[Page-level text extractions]
• • • •
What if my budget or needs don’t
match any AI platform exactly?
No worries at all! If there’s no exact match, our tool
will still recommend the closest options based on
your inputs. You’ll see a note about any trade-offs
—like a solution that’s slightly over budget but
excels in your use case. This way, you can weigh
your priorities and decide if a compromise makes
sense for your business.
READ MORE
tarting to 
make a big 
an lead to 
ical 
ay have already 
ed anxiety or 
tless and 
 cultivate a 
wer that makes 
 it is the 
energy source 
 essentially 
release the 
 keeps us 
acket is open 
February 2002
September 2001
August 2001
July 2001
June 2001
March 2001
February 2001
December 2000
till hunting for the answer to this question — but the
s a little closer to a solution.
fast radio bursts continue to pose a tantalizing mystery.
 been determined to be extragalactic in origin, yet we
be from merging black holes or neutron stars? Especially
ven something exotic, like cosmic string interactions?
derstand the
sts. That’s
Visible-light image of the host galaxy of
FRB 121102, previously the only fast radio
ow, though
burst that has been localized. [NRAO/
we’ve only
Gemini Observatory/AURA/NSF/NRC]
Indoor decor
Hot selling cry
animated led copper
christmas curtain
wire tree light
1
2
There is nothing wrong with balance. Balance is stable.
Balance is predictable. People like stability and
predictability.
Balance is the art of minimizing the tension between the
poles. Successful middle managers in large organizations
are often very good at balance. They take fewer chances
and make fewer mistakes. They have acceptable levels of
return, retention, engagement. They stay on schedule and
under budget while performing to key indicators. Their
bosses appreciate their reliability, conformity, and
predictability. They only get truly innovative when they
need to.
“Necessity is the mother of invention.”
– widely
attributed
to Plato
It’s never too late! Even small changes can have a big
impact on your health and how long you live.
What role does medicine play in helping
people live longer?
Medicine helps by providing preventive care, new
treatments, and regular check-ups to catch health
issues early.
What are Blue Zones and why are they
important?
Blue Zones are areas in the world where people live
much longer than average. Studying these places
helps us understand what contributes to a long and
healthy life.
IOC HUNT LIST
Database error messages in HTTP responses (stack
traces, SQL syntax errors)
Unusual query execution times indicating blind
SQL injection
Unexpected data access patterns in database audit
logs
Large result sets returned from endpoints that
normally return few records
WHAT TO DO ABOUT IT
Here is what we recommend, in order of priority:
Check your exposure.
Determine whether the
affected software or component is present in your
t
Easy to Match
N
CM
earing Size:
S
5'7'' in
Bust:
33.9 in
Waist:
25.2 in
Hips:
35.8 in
• • • •
◆ Problem requirements ◆
When a line above contains the string "fewer", copy that line.

◆ Task answer ◆
are often very good at balance. They take fewer chances
and make fewer mistakes. They have acceptable levels of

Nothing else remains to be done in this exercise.